Overnight (that's about 24 hrs ago now) I read a piece in the Washington Post that made me think that the next 10 days or so will be critical to whether Trump gets to set up a framework for a dictatorship. Not that if he falls short now he won't succeed later, but there's danger right now.

The WashPost piece ended up getting folded into a larger one, and if the original is still on the site I can't figure out where (here's the longer) and they both fell off the page in the flood of news. What it said was that District Judge John J. McConnell, who'd originally ordered the administration to stop its freeze on federal grants, had found that the administration had, in fact, not unfrozen those grants as he had ordered. So he was again ordering the administration to unfreeze the funds.*

And this is it, our Lexington-Concord. I'm baffled that the issue isn't getting a larger slice of the news screen. Maybe few others feel my 10 days – there are about 40 judgments telling the administration to halt, don't know if the Trump-Musk crew are ignoring or defying them all, or are pretending to comply on some of them or what.

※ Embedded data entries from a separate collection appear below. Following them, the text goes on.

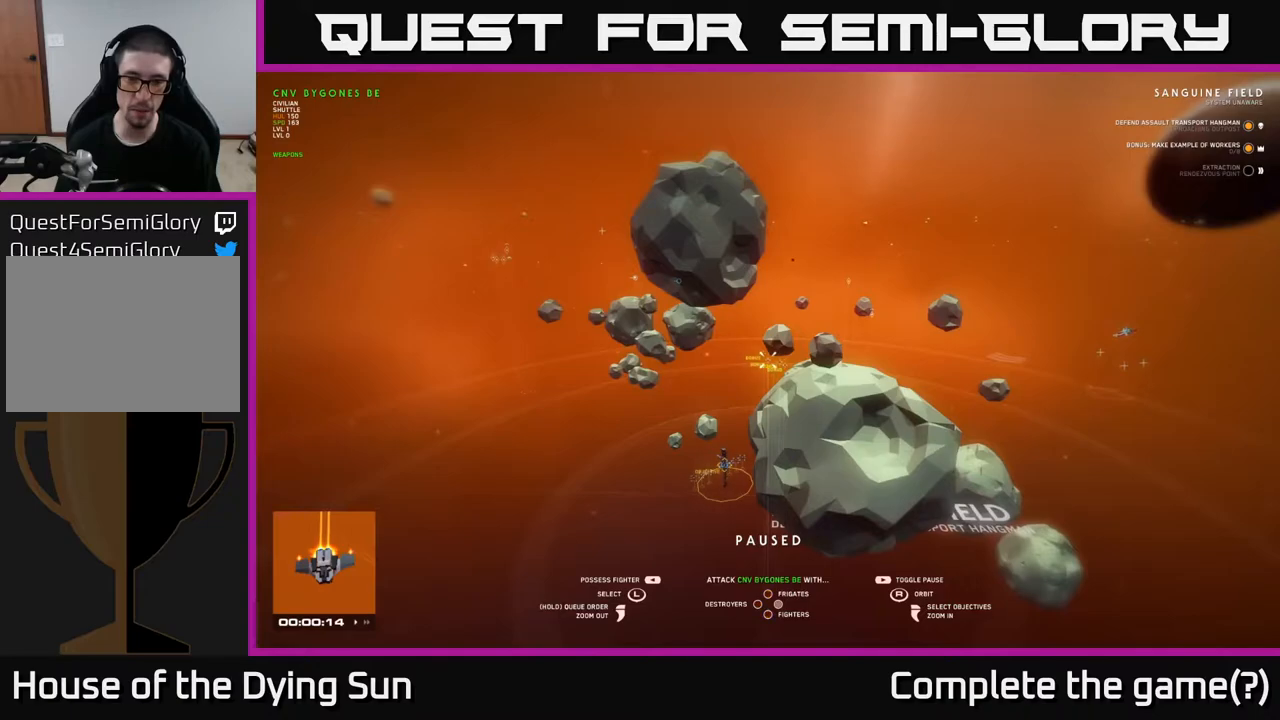
{"buttons": [], "left_stick": "center", "right_stick": "center", "events": []}
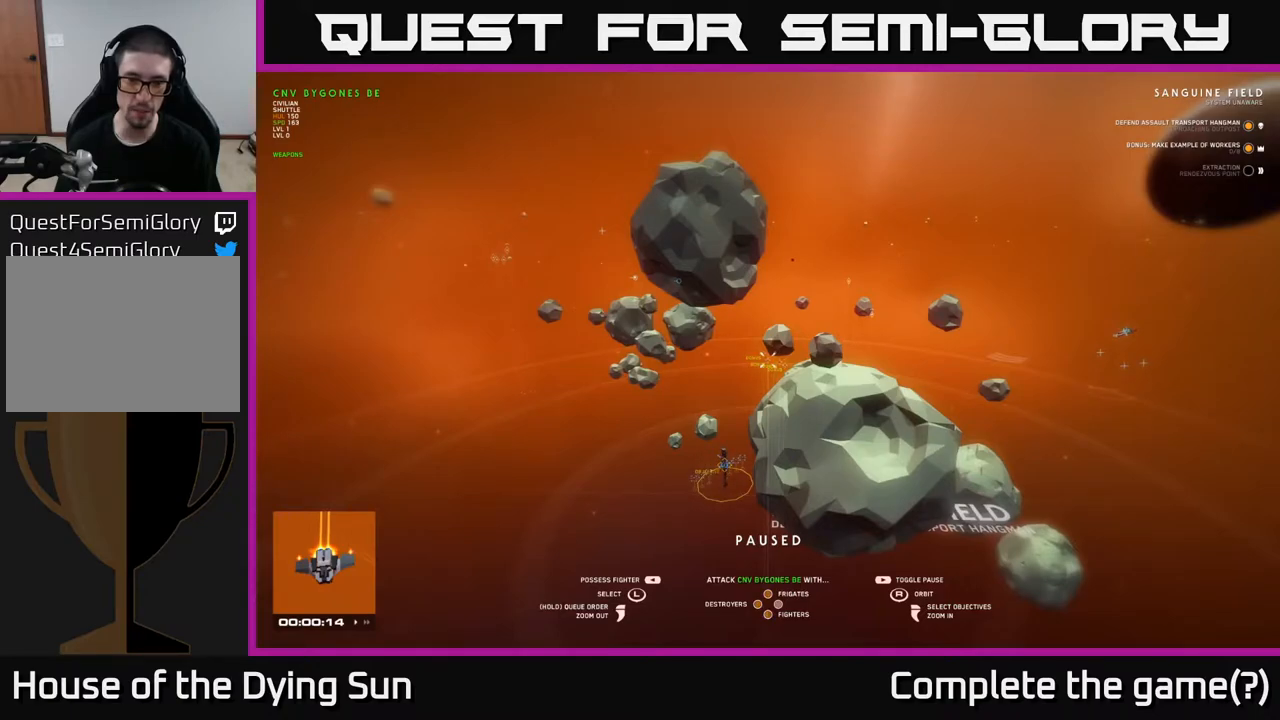
{"buttons": [], "left_stick": "center", "right_stick": "center", "events": []}
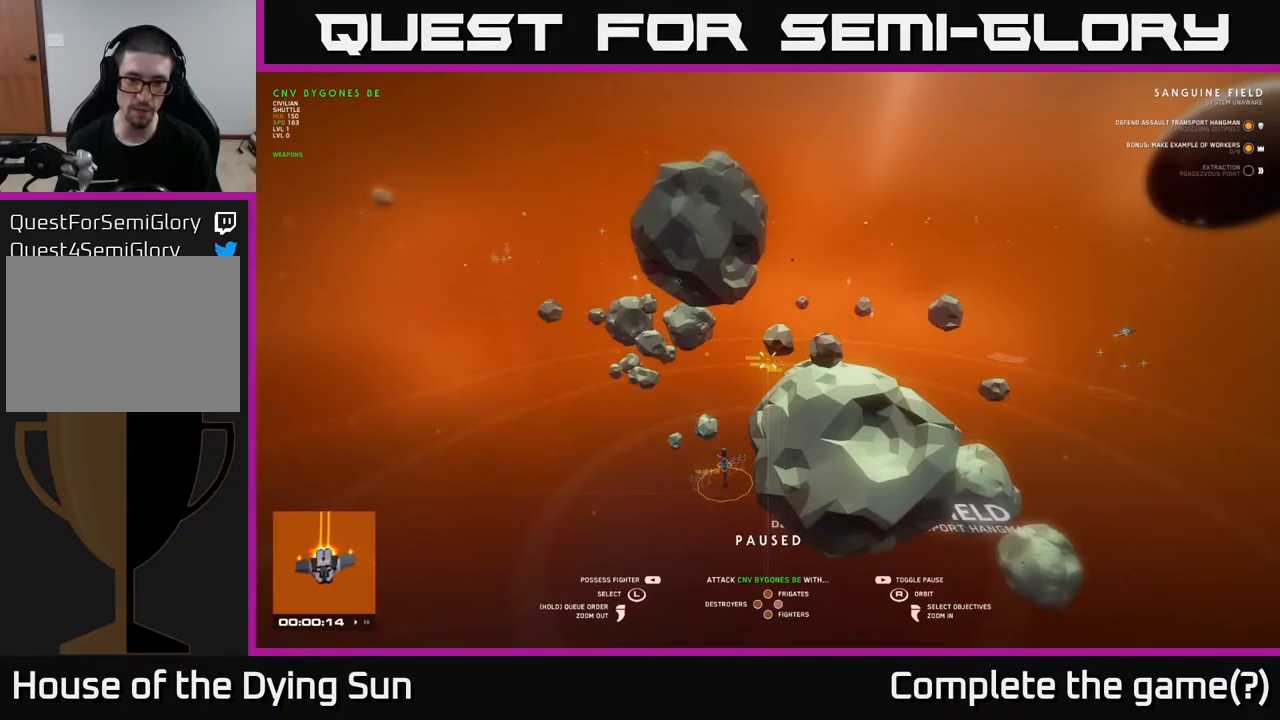
{"buttons": [], "left_stick": "center", "right_stick": "center", "events": [[167, "SELECT", "down"], [283, "SELECT", "up"]]}
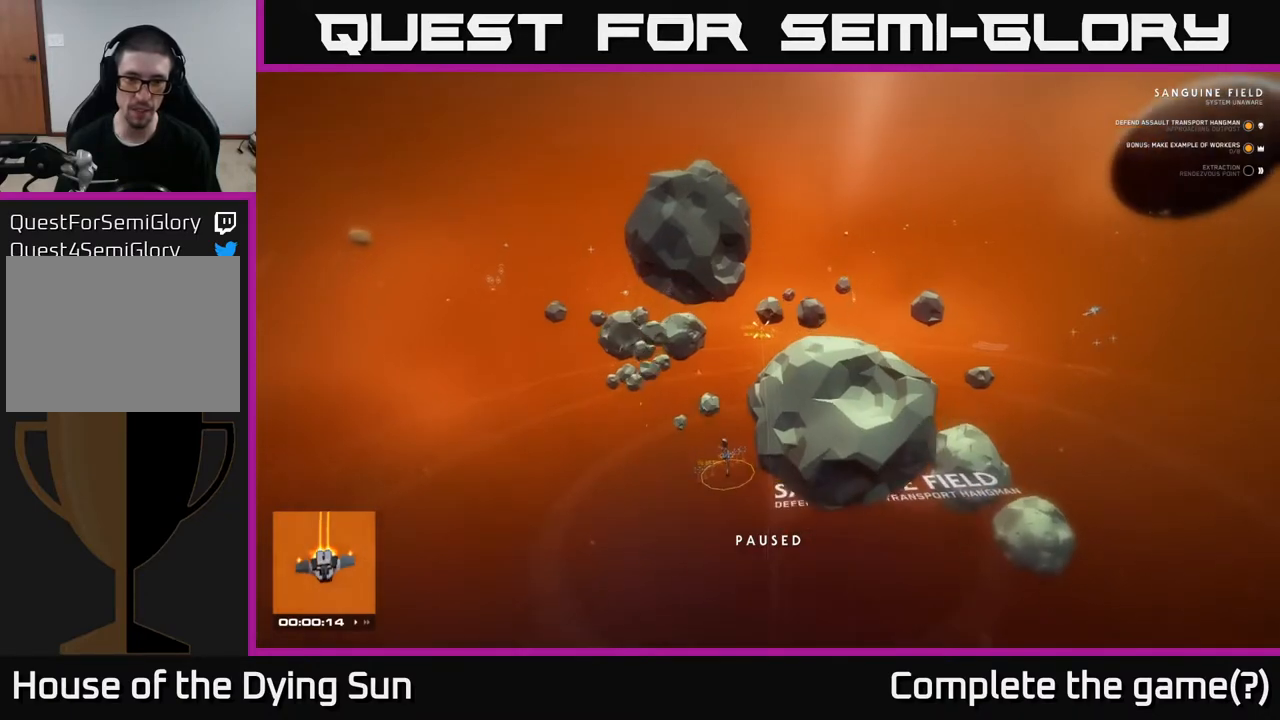
{"buttons": [], "left_stick": "center", "right_stick": "center", "events": []}
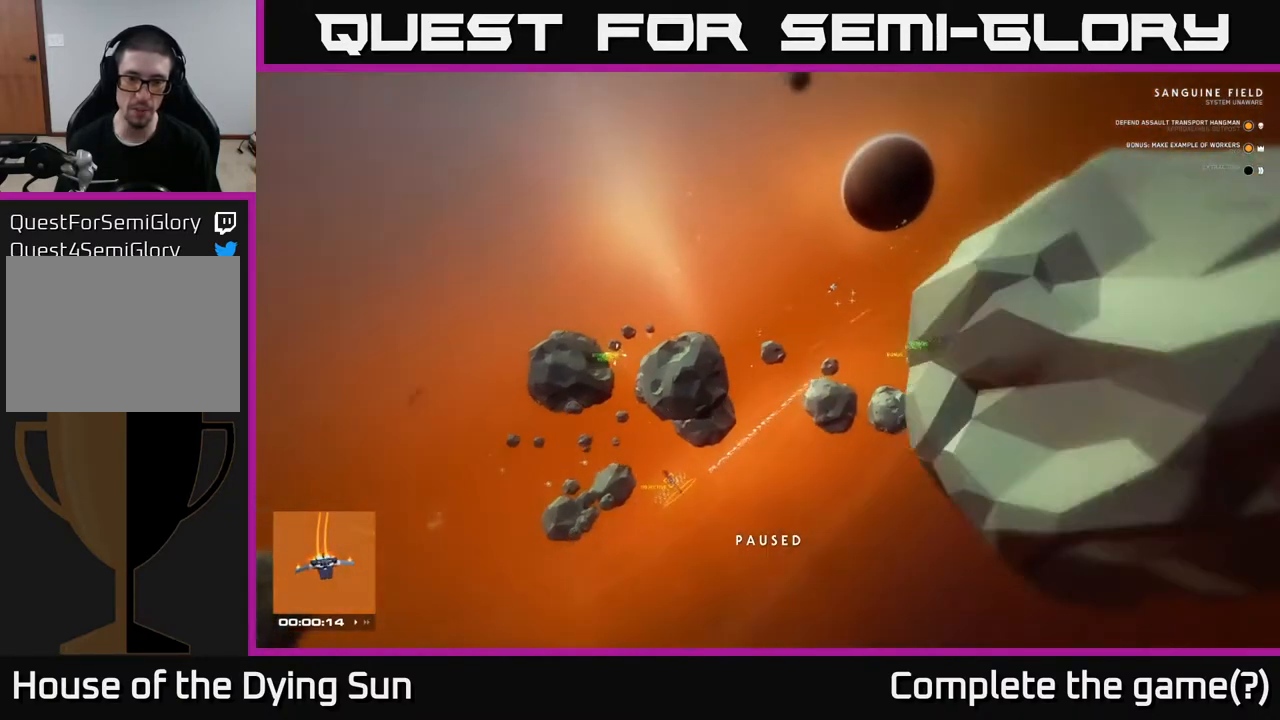
{"buttons": ["DPAD_UP"], "left_stick": "center", "right_stick": "center", "events": [[483, "DPAD_UP", "down"]]}
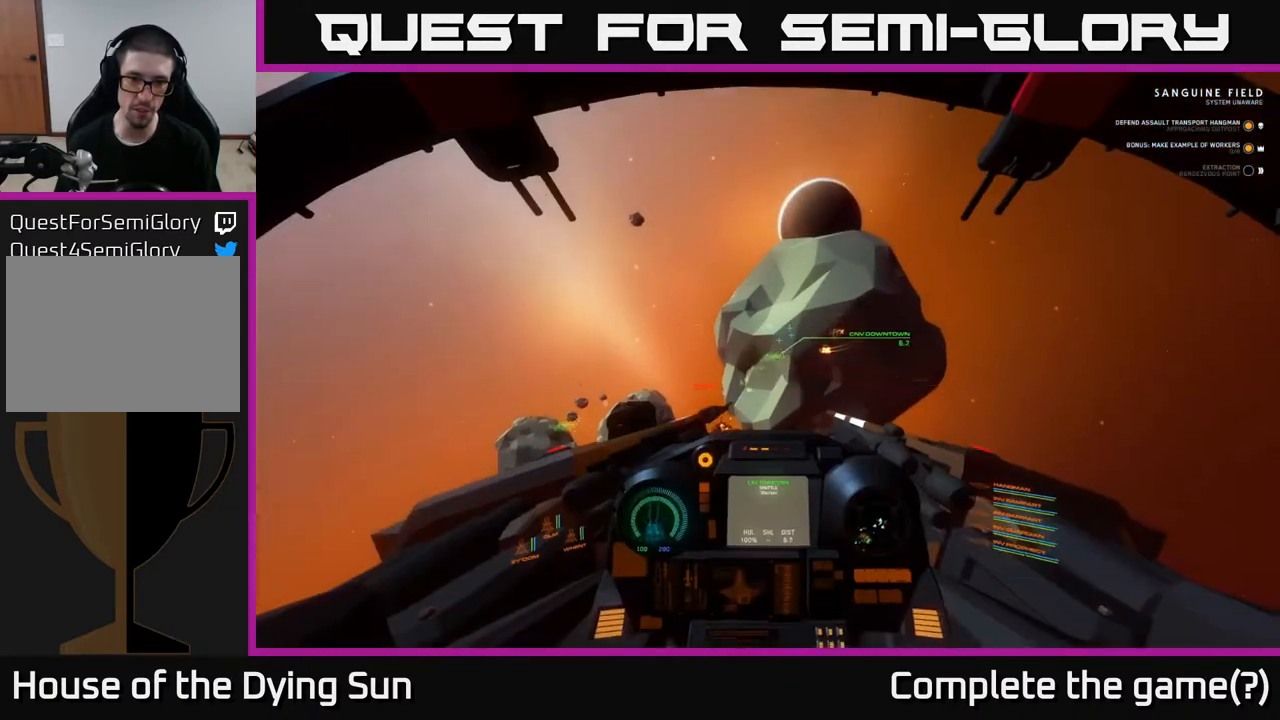
{"buttons": ["DPAD_UP"], "left_stick": "center", "right_stick": "center", "events": []}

Anyway, bearing in mind that I don't really know the law, the political situation, how federal payment systems work, or what I'm talking about, this is the risk:

If the administration gets away with ignoring the courts, so ignoring the orders to stop DOGE's access to Treasury and health payment systems – so Musk's access continues – this is what I foresee. Musk and his confederates not only continue to block payments to congressionally authorized projects that they don't like but also block payments owed to contractors – say, block payments to contractors unless the contractors donate to the Republican party – or simply don't send salary payments to VA doctors and nurses in areas that vote Blue, and don't send funds owed to hospitals in such areas, and they close the buildings that judges who've ruled against them work in, or withhold their salaries, or loot the bank accounts of such judges (at least the ones who've ever gotten a tax refund, so their routing numbers and account numbers are now on Musk's server). Or delay or not send tax refunds owed to members of a liberal advocacy group or to people who work at a disfavored business firm. Or simply not pay disability benefits to people who express dissenting political views, or to people whose relatives have.

Anyway, I don't know how federal payments work, don't know how easy or hard this is to do. For that matter, even if there were no DOGE, over time the Trump administration could corrupt all the relevant institutions. But the Trump people seem to want to be forcing the issue early. And what's key to me is that they can do these things if they can get away with defying or ignoring judges' orders. Right now we seem to be relying on judges and on states attorneys general to block this impending dictatorship. I want to know what effective social and political support we can give to those judges and attorneys general, to show them we have their back. I mean, in the next ten days! This post began as a letter to one of my senators, Michael Bennet of Colorado. I don't follow congress and senators well enough to really know, but he's a Democrat, something of an oddball and not always right, but he's courageous. Writing to him and Jason Crow and to Hickenlooper is what I can think of to do, so that's what I'm doing. Seeing what I can manage to fit on a single page.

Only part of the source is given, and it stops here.